Aim of the task:
Your answer should be every line of the records that contains the word "wclk", copied as it stands.

Available records:
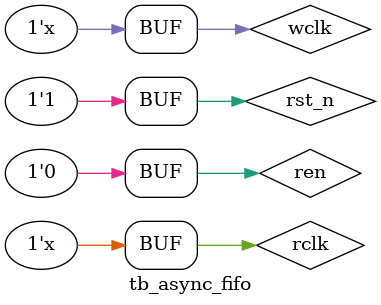
<source format=v>

module tb_async_fifo();


reg  rclk,wclk;
reg  rst_n;


initial begin
	rclk = 0;
	wclk = 0;
	rst_n = 0;
#100    rst_n = 1;
end

always@(*) #10    wclk <= ~wclk;   //50mhz 
always@(*) #3.25  rclk <= ~rclk;   //133mhz


reg [15:0] wrand;
always@(posedge wclk)
	if(!rst_n)
		wrand <= 16'd0;
	else
		//wrand <= wrand + 16'd1;
    		wrand <= {$random}%256;
    
reg [15:0] rrand;
always@(posedge rclk)
	if(!rst_n)
		rrand <= 16'd0;
	else
		//rrand <= rrand + 16'd1;
    		rrand <= {$random}%5;


wire  wen = (wrand >= 16'd100 && wrand <= 16'd155) && !wfull;
wire  ren = 0;
//wire  ren = rrand == 16'd2 && !rempty;

reg 	[15:0] wdata;
wire 	[15:0] rdata;

always@(posedge wclk or negedge rst_n)begin
	if(!rst_n)begin
		wdata <= 16'd0;
	end
	else if(wen) begin
		wdata <= wdata + 16'd1;
	end
end


asyn_fifo_top#(
	.DATAWIDTH(16),
	.ASIZE(10)
)
dut_inst(
	.rdata      (rdata)    ,
	.wfull      (wfull)    ,
	.rempty     (rempty)   ,
	.wdata      (wdata)    ,
	.wen        (wen)      ,
	.wclk       (wclk)     ,
	.wrstn      (rst_n)    ,
	.ren        (ren)      ,
	.rclk       (rclk)     ,
	.rrstn      (rst_n)        	
);


endmodule

</source>
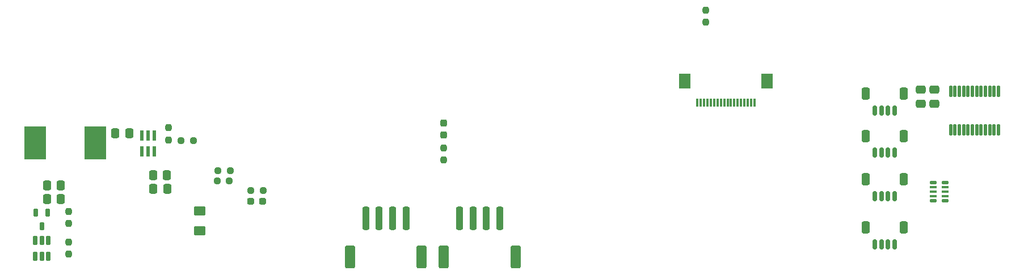
<source format=gbr>
%TF.GenerationSoftware,KiCad,Pcbnew,7.0.1-0*%
%TF.CreationDate,2023-07-27T20:08:02-04:00*%
%TF.ProjectId,Segway V3,53656777-6179-4205-9633-2e6b69636164,V1*%
%TF.SameCoordinates,Original*%
%TF.FileFunction,Paste,Top*%
%TF.FilePolarity,Positive*%
%FSLAX46Y46*%
G04 Gerber Fmt 4.6, Leading zero omitted, Abs format (unit mm)*
G04 Created by KiCad (PCBNEW 7.0.1-0) date 2023-07-27 20:08:02*
%MOMM*%
%LPD*%
G01*
G04 APERTURE LIST*
G04 Aperture macros list*
%AMRoundRect*
0 Rectangle with rounded corners*
0 $1 Rounding radius*
0 $2 $3 $4 $5 $6 $7 $8 $9 X,Y pos of 4 corners*
0 Add a 4 corners polygon primitive as box body*
4,1,4,$2,$3,$4,$5,$6,$7,$8,$9,$2,$3,0*
0 Add four circle primitives for the rounded corners*
1,1,$1+$1,$2,$3*
1,1,$1+$1,$4,$5*
1,1,$1+$1,$6,$7*
1,1,$1+$1,$8,$9*
0 Add four rect primitives between the rounded corners*
20,1,$1+$1,$2,$3,$4,$5,0*
20,1,$1+$1,$4,$5,$6,$7,0*
20,1,$1+$1,$6,$7,$8,$9,0*
20,1,$1+$1,$8,$9,$2,$3,0*%
G04 Aperture macros list end*
%ADD10RoundRect,0.237500X-0.237500X0.287500X-0.237500X-0.287500X0.237500X-0.287500X0.237500X0.287500X0*%
%ADD11RoundRect,0.250000X-0.337500X-0.475000X0.337500X-0.475000X0.337500X0.475000X-0.337500X0.475000X0*%
%ADD12RoundRect,0.250000X-0.475000X0.337500X-0.475000X-0.337500X0.475000X-0.337500X0.475000X0.337500X0*%
%ADD13RoundRect,0.237500X0.237500X-0.250000X0.237500X0.250000X-0.237500X0.250000X-0.237500X-0.250000X0*%
%ADD14RoundRect,0.150000X-0.150000X-0.625000X0.150000X-0.625000X0.150000X0.625000X-0.150000X0.625000X0*%
%ADD15RoundRect,0.250000X-0.350000X-0.650000X0.350000X-0.650000X0.350000X0.650000X-0.350000X0.650000X0*%
%ADD16RoundRect,0.250000X0.337500X0.475000X-0.337500X0.475000X-0.337500X-0.475000X0.337500X-0.475000X0*%
%ADD17RoundRect,0.250000X-0.250000X-1.500000X0.250000X-1.500000X0.250000X1.500000X-0.250000X1.500000X0*%
%ADD18RoundRect,0.250001X-0.499999X-1.449999X0.499999X-1.449999X0.499999X1.449999X-0.499999X1.449999X0*%
%ADD19RoundRect,0.237500X0.250000X0.237500X-0.250000X0.237500X-0.250000X-0.237500X0.250000X-0.237500X0*%
%ADD20RoundRect,0.041300X0.253700X-0.683700X0.253700X0.683700X-0.253700X0.683700X-0.253700X-0.683700X0*%
%ADD21RoundRect,0.237500X-0.287500X-0.237500X0.287500X-0.237500X0.287500X0.237500X-0.287500X0.237500X0*%
%ADD22RoundRect,0.237500X-0.250000X-0.237500X0.250000X-0.237500X0.250000X0.237500X-0.250000X0.237500X0*%
%ADD23RoundRect,0.250001X-0.624999X0.462499X-0.624999X-0.462499X0.624999X-0.462499X0.624999X0.462499X0*%
%ADD24RoundRect,0.090000X0.210000X-0.585000X0.210000X0.585000X-0.210000X0.585000X-0.210000X-0.585000X0*%
%ADD25RoundRect,0.020500X-0.429500X-0.184500X0.429500X-0.184500X0.429500X0.184500X-0.429500X0.184500X0*%
%ADD26RoundRect,0.012400X-0.437600X-0.142600X0.437600X-0.142600X0.437600X0.142600X-0.437600X0.142600X0*%
%ADD27RoundRect,0.020500X0.429500X0.184500X-0.429500X0.184500X-0.429500X-0.184500X0.429500X-0.184500X0*%
%ADD28RoundRect,0.012400X0.437600X0.142600X-0.437600X0.142600X-0.437600X-0.142600X0.437600X-0.142600X0*%
%ADD29R,3.175000X4.950000*%
%ADD30RoundRect,0.020500X0.184500X-0.764500X0.184500X0.764500X-0.184500X0.764500X-0.184500X-0.764500X0*%
%ADD31R,0.300000X1.300000*%
%ADD32R,1.800000X2.200000*%
%ADD33RoundRect,0.048800X-0.256200X0.541200X-0.256200X-0.541200X0.256200X-0.541200X0.256200X0.541200X0*%
G04 APERTURE END LIST*
D10*
%TO.C,D1*%
X150400000Y-124925000D03*
X150400000Y-126675000D03*
%TD*%
D11*
%TO.C,Cout2*%
X91162500Y-136200000D03*
X93237500Y-136200000D03*
%TD*%
D12*
%TO.C,C_i2C1*%
X223600000Y-119925000D03*
X223600000Y-122000000D03*
%TD*%
D13*
%TO.C,R_LED1*%
X189500000Y-109825000D03*
X189500000Y-108000000D03*
%TD*%
D14*
%TO.C,Qw4*%
X214700000Y-143000000D03*
X215700000Y-143000000D03*
X216700000Y-143000000D03*
X217700000Y-143000000D03*
D15*
X213400000Y-140475000D03*
X219000000Y-140475000D03*
%TD*%
D16*
%TO.C,Cin2*%
X109087500Y-132712500D03*
X107012500Y-132712500D03*
%TD*%
D17*
%TO.C,E2*%
X152750000Y-139150000D03*
X154750000Y-139150000D03*
X156750000Y-139150000D03*
X158750000Y-139150000D03*
D18*
X150400000Y-144900000D03*
X161100000Y-144900000D03*
%TD*%
D13*
%TO.C,R_ZVD_2*%
X94400000Y-144475000D03*
X94400000Y-142650000D03*
%TD*%
D14*
%TO.C,Qw2*%
X214700000Y-129325000D03*
X215700000Y-129325000D03*
X216700000Y-129325000D03*
X217700000Y-129325000D03*
D15*
X213400000Y-126800000D03*
X219000000Y-126800000D03*
%TD*%
D19*
%TO.C,Rfbt1*%
X113000000Y-127500000D03*
X111175000Y-127500000D03*
%TD*%
D20*
%TO.C,U3*%
X105307502Y-129080000D03*
X106257502Y-129080000D03*
X107207502Y-129080000D03*
X107207502Y-126770000D03*
X106257502Y-126770000D03*
X105307502Y-126770000D03*
%TD*%
D21*
%TO.C,D2*%
X121625000Y-136600000D03*
X123375000Y-136600000D03*
%TD*%
D22*
%TO.C,RBAT2*%
X116587500Y-133500000D03*
X118412500Y-133500000D03*
%TD*%
D23*
%TO.C,F1*%
X114000000Y-138025000D03*
X114000000Y-141000000D03*
%TD*%
D24*
%TO.C,Q1*%
X89450000Y-144747500D03*
X90400000Y-144747500D03*
X91350000Y-144747500D03*
X91350000Y-142377500D03*
X90400000Y-142377500D03*
X89450000Y-142377500D03*
%TD*%
D14*
%TO.C,Qw3*%
X214700000Y-135825000D03*
X215700000Y-135825000D03*
X216700000Y-135825000D03*
X217700000Y-135825000D03*
D15*
X213400000Y-133300000D03*
X219000000Y-133300000D03*
%TD*%
D19*
%TO.C,R_PWR1*%
X123412500Y-135000000D03*
X121587500Y-135000000D03*
%TD*%
D16*
%TO.C,Cin1*%
X109125000Y-134712500D03*
X107050000Y-134712500D03*
%TD*%
D13*
%TO.C,Rfbb1*%
X109300000Y-127412500D03*
X109300000Y-125587500D03*
%TD*%
D11*
%TO.C,Cbst1*%
X101362500Y-126412500D03*
X103437500Y-126412500D03*
%TD*%
D13*
%TO.C,R_MOTOR1*%
X150400000Y-130400000D03*
X150400000Y-128575000D03*
%TD*%
D25*
%TO.C,RN1*%
X223430000Y-133800000D03*
D26*
X223430000Y-134490000D03*
X223430000Y-135130000D03*
X223430000Y-135770000D03*
D25*
X223430000Y-136460000D03*
D27*
X225200000Y-136460000D03*
D28*
X225200000Y-135770000D03*
X225200000Y-135130000D03*
X225200000Y-134490000D03*
D27*
X225200000Y-133800000D03*
%TD*%
D17*
%TO.C,E1*%
X138750000Y-139150000D03*
X140750000Y-139150000D03*
X142750000Y-139150000D03*
X144750000Y-139150000D03*
D18*
X136400000Y-144900000D03*
X147100000Y-144900000D03*
%TD*%
D12*
%TO.C,C_i2C2*%
X221600000Y-119925000D03*
X221600000Y-122000000D03*
%TD*%
D29*
%TO.C,L1*%
X98407500Y-127812500D03*
X89392500Y-127812500D03*
%TD*%
D11*
%TO.C,Cout1*%
X91162500Y-134200000D03*
X93237500Y-134200000D03*
%TD*%
D22*
%TO.C,RBAT1*%
X116675000Y-132000000D03*
X118500000Y-132000000D03*
%TD*%
D30*
%TO.C,U2*%
X226025000Y-125870000D03*
X226675000Y-125870000D03*
X227325000Y-125870000D03*
X227975000Y-125870000D03*
X228625000Y-125870000D03*
X229275000Y-125870000D03*
X229925000Y-125870000D03*
X230575000Y-125870000D03*
X231225000Y-125870000D03*
X231875000Y-125870000D03*
X232525000Y-125870000D03*
X233175000Y-125870000D03*
X233175000Y-120130000D03*
X232525000Y-120130000D03*
X231875000Y-120130000D03*
X231225000Y-120130000D03*
X230575000Y-120130000D03*
X229925000Y-120130000D03*
X229275000Y-120130000D03*
X228625000Y-120130000D03*
X227975000Y-120130000D03*
X227325000Y-120130000D03*
X226675000Y-120130000D03*
X226025000Y-120130000D03*
%TD*%
D14*
%TO.C,Qw1*%
X214700000Y-123000000D03*
X215700000Y-123000000D03*
X216700000Y-123000000D03*
X217700000Y-123000000D03*
D15*
X213400000Y-120475000D03*
X219000000Y-120475000D03*
%TD*%
D13*
%TO.C,R_ZVD_1*%
X94400000Y-139912500D03*
X94400000Y-138087500D03*
%TD*%
D31*
%TO.C,U4*%
X196750000Y-121850000D03*
X196250000Y-121850000D03*
X195750000Y-121850000D03*
X195250000Y-121850000D03*
X194750000Y-121850000D03*
X194250000Y-121850000D03*
X193750000Y-121850000D03*
X193250000Y-121850000D03*
X192750000Y-121850000D03*
X192250000Y-121850000D03*
X191750000Y-121850000D03*
X191250000Y-121850000D03*
X190750000Y-121850000D03*
X190250000Y-121850000D03*
X189750000Y-121850000D03*
X189250000Y-121850000D03*
X188750000Y-121850000D03*
X188250000Y-121850000D03*
D32*
X198650000Y-118600000D03*
X186350000Y-118600000D03*
%TD*%
D33*
%TO.C,Q2*%
X91315000Y-138287500D03*
X89485000Y-138287500D03*
X90400000Y-140337500D03*
%TD*%
M02*

</source>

Response to the task:
reg  rclk,wclk;
	wclk = 0;
always@(*) #10    wclk <= ~wclk;   //50mhz 
always@(posedge wclk)
always@(posedge wclk or negedge rst_n)begin
	.wclk       (wclk)     ,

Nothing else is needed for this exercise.